About Solar Energy

about solar energy


The sun is the source of all the energy on earth, directly or indirectly (except nuclear energy).

Coal, petroleum, wind, Hydro, nuclear fuel, and fire-wood have been the major sources of energy conventionally.

All the plant (tree) matter on earth is produced by photosynthesis, using Sun’s energy. Animal matter is derived from plants (directly or indirectly).

Coal was formed millions of years ago by the fossilization of trees.

Petroleum likewise was formed from animal matter.

Whereas coal and petroleum are continuously depleting, the other sources are renewable. The sun causes those sources to be perpetual.

Moreover, coal and petroleum are used by means of combustion which results in CO2 generation. One kg of carbon results in 3.7kg of CO2. This is equal to about 550 liters.


Electrical energy is the most versatile form of energy.

Hydroelectric energy is produced when rainwater is collected in dams and is used for running turbines. Rain is caused by the sun, year after year.

Similarly, wind, ocean currents, and waves, which are sources of renewable energy can also be converted into electrical energy for ease of use.


The energy in sun rays can be directly converted into electricity by using solar photovoltaic (P.V.) panels. In the past 10 years, conversion efficiency has been going up due to technological advancement. In the case of silicon PV panels efficiency has increased from 14% to 25%.

The up-gradation has been as below:

From Poly Crystalline silicon PV panels to Mono Crystalline panels and onto Mono PERC and further to mono facial mono-PERC half-cut and again to bifacial mono-PERC half-cut solar PV panels there has been a steady increase in efficiency.

All the above are commercially available as of date. Extensive research is happening to improve the efficiency of silicon solar panels and solar panels made of other materials.

The most common size of silicon panels is about 1mX2m, with weight varying from 20-28kg. Bigger panels are not in vogue due to consideration of mechanical strength.

Panels rated 1 kilowatt generate 1 KW power under standard test conditions irrespective of efficiency.

All that you need is more area for lower-efficiency panels.

Huge wind turbines are contributing to the electric grid in a big way.

It should be understood that both solar PV and wind energy are highly variable from moment to moment and have limited stand-alone applications.

In general electric motors, heaters, lights, etc. need a steady source of power.

The electric grid uses hydro-electric generators, nuclear  generators, coal-fired and oil-fired thermal power   plants which are steady sources of electrical energy,

Wind and solar can form, maybe 20% of the grid source, so that grid does not become imbalanced. Wind/solar energy can be stored in batteries or by pumping water to high-level dams. The stored water can be used to operate hydroelectric turbines subsequently. However, there is considerable wastage.
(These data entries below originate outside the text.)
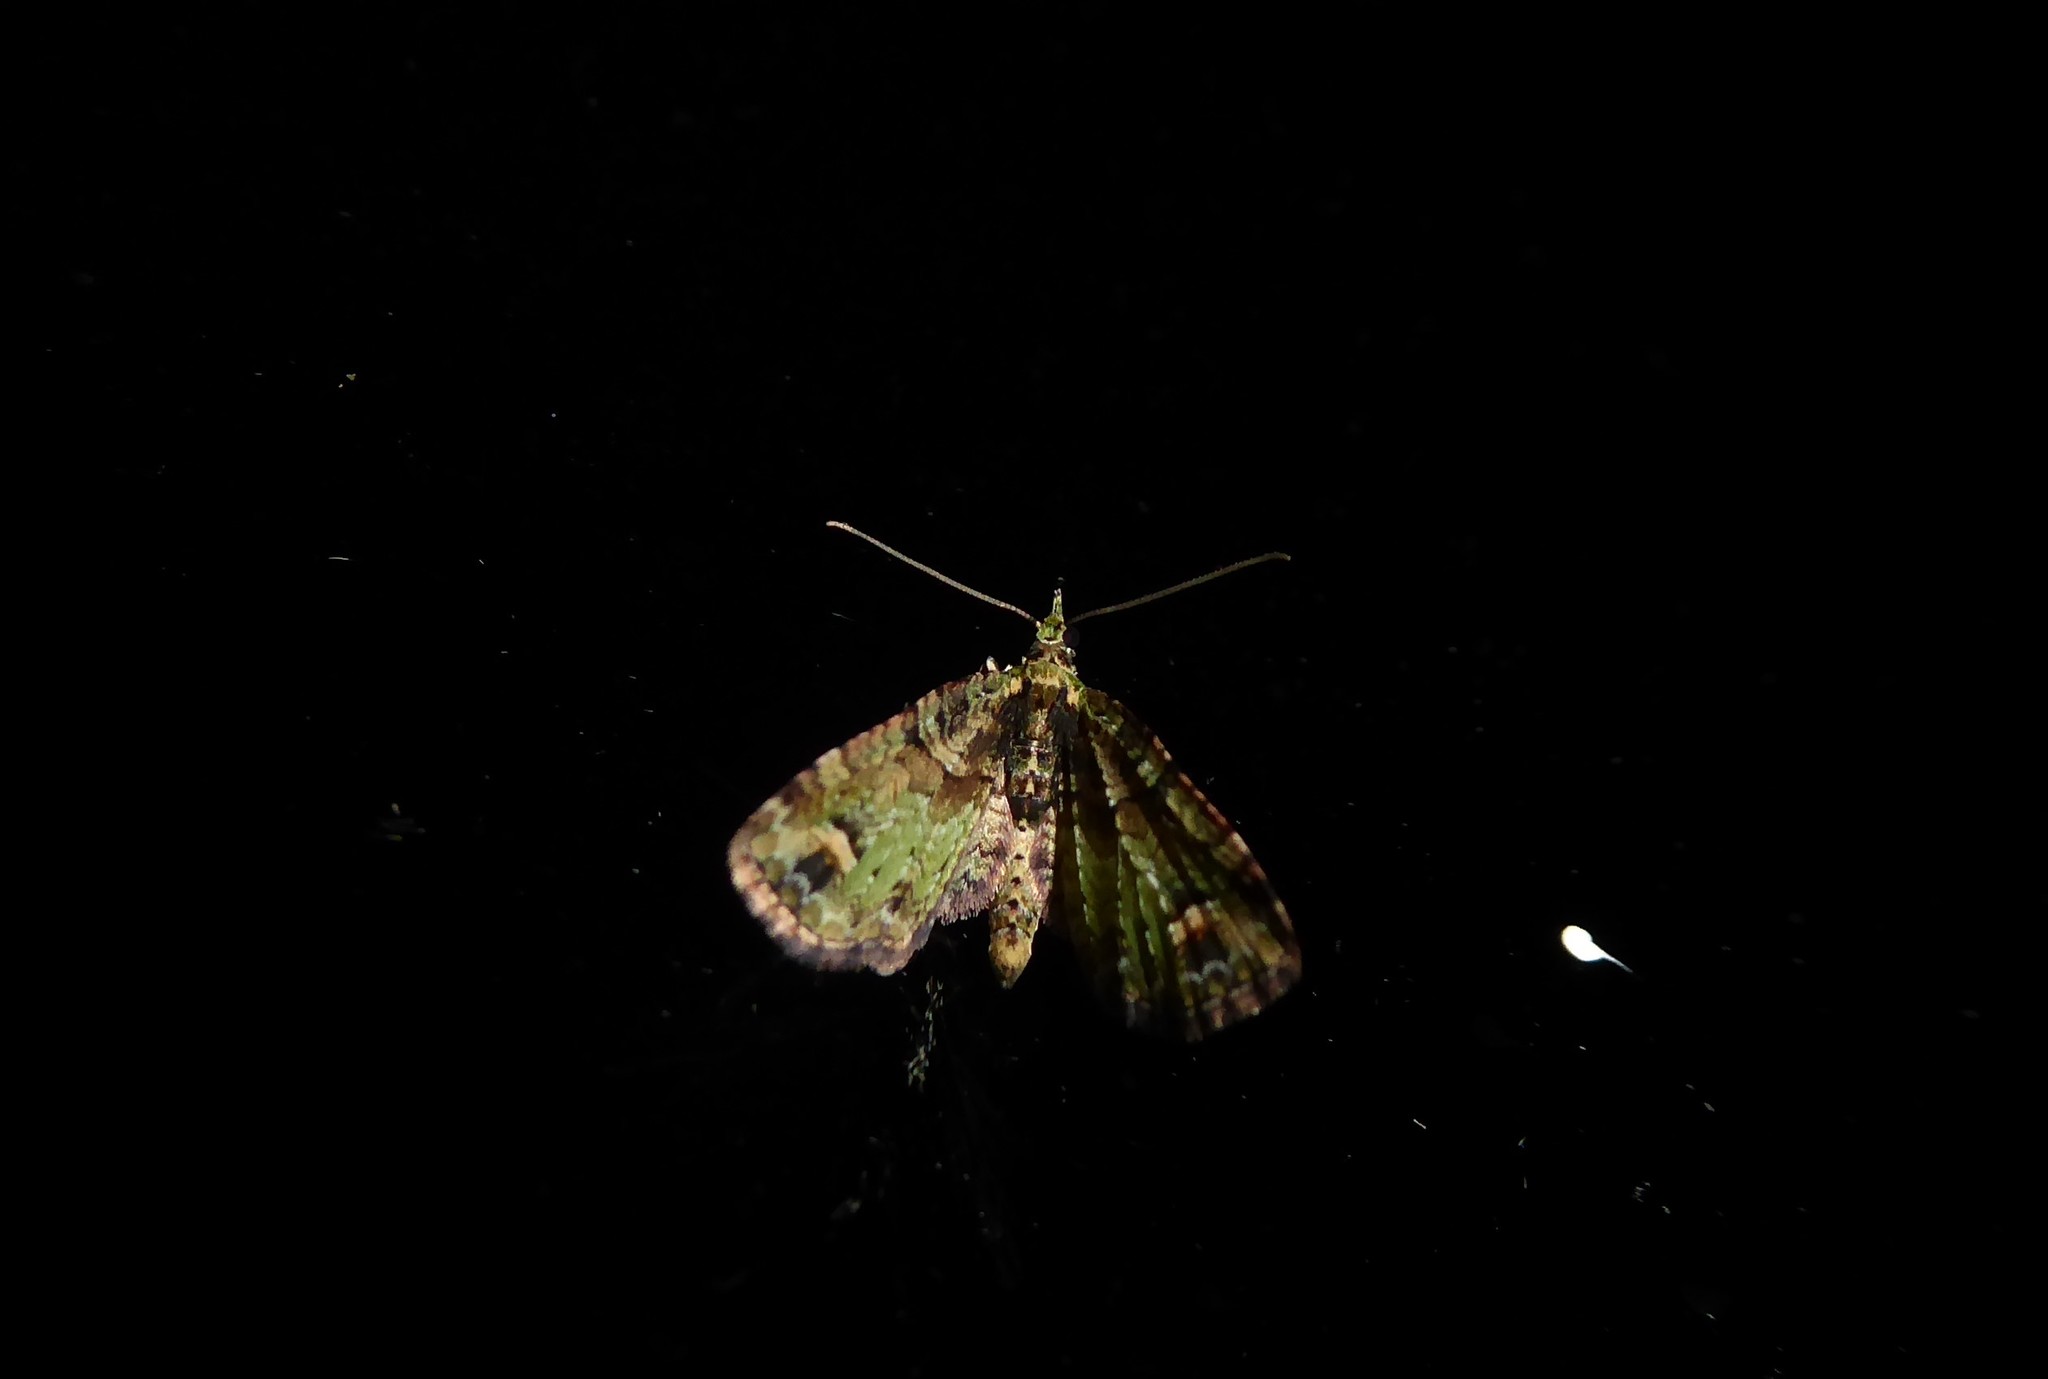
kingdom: Animalia
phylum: Arthropoda
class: Insecta
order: Lepidoptera
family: Geometridae
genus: Idaea
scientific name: Idaea mutanda
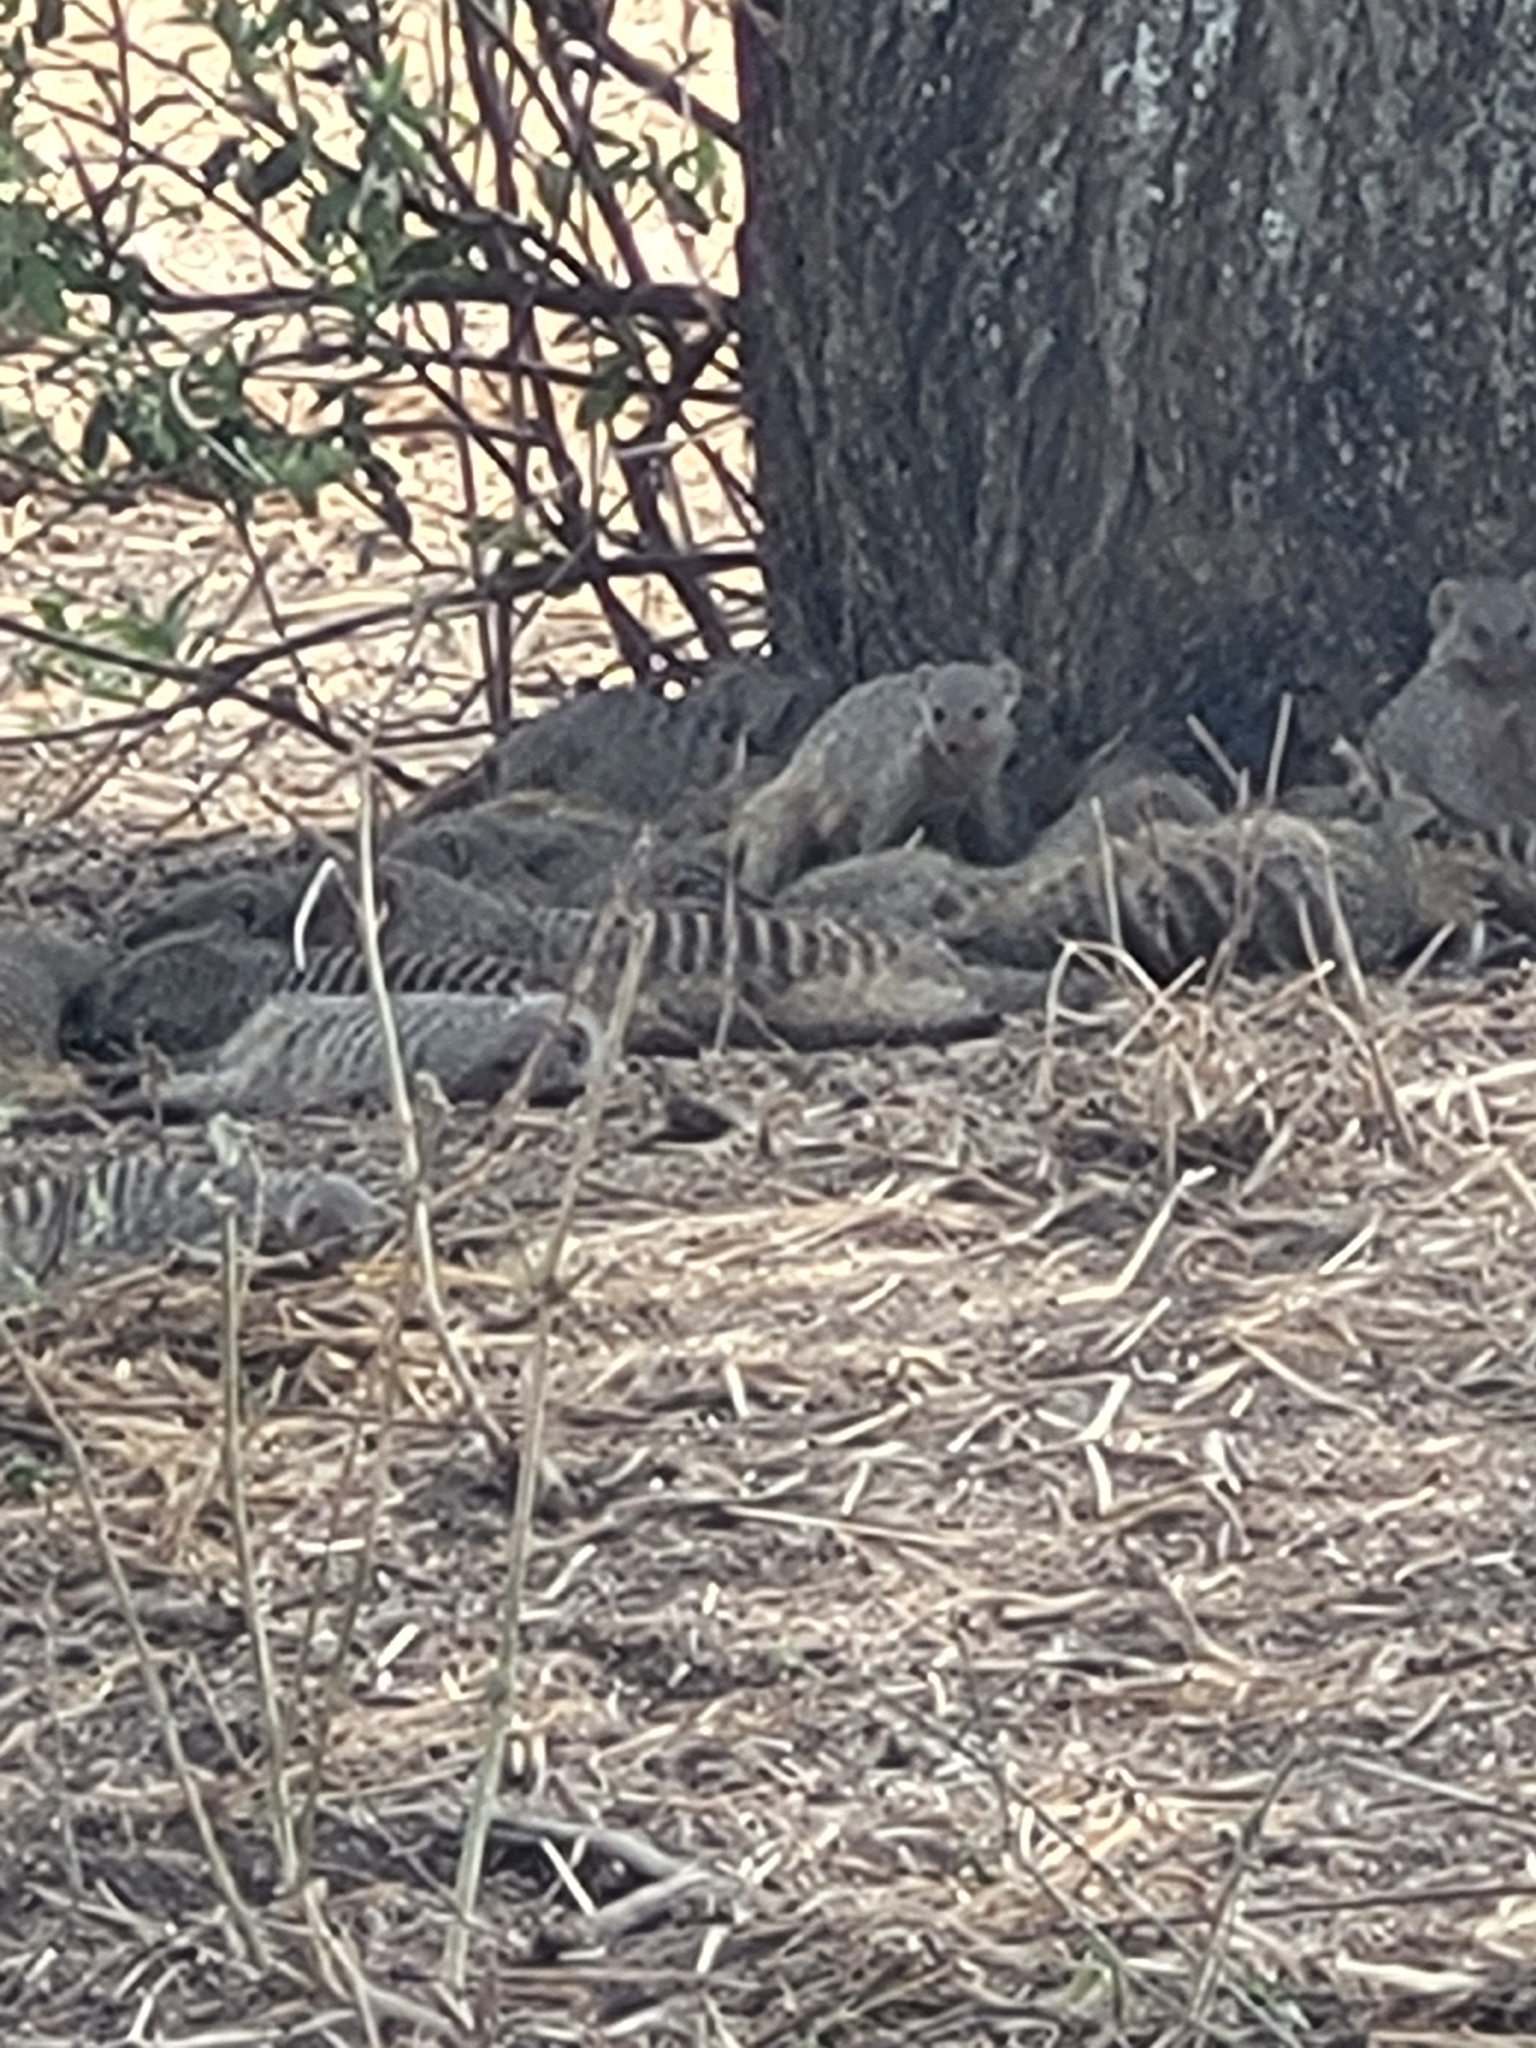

One familiar example of the usage of solar electric energy is the operation of irrigation pumps by including a variable frequency drive in the system, whereby the need for the battery is eliminated.

On-grid vs Off- Grid


On- grid system consists of solar PV panels, a grid-tie inverter, and the electric grid. When power is to be pumped into the electric grid the waveform and the voltage have to match 100%.It is called grid synchronization.

Moreover, in case of grid failure, the solar inverter has to be shut off simultaneously This is called anti- islanding provision.


OFF- Grid solar system consists of solar PV panels, solar inverter, and battery. Steady electric power is supplied to the load (motors, heaters, lights, etc.).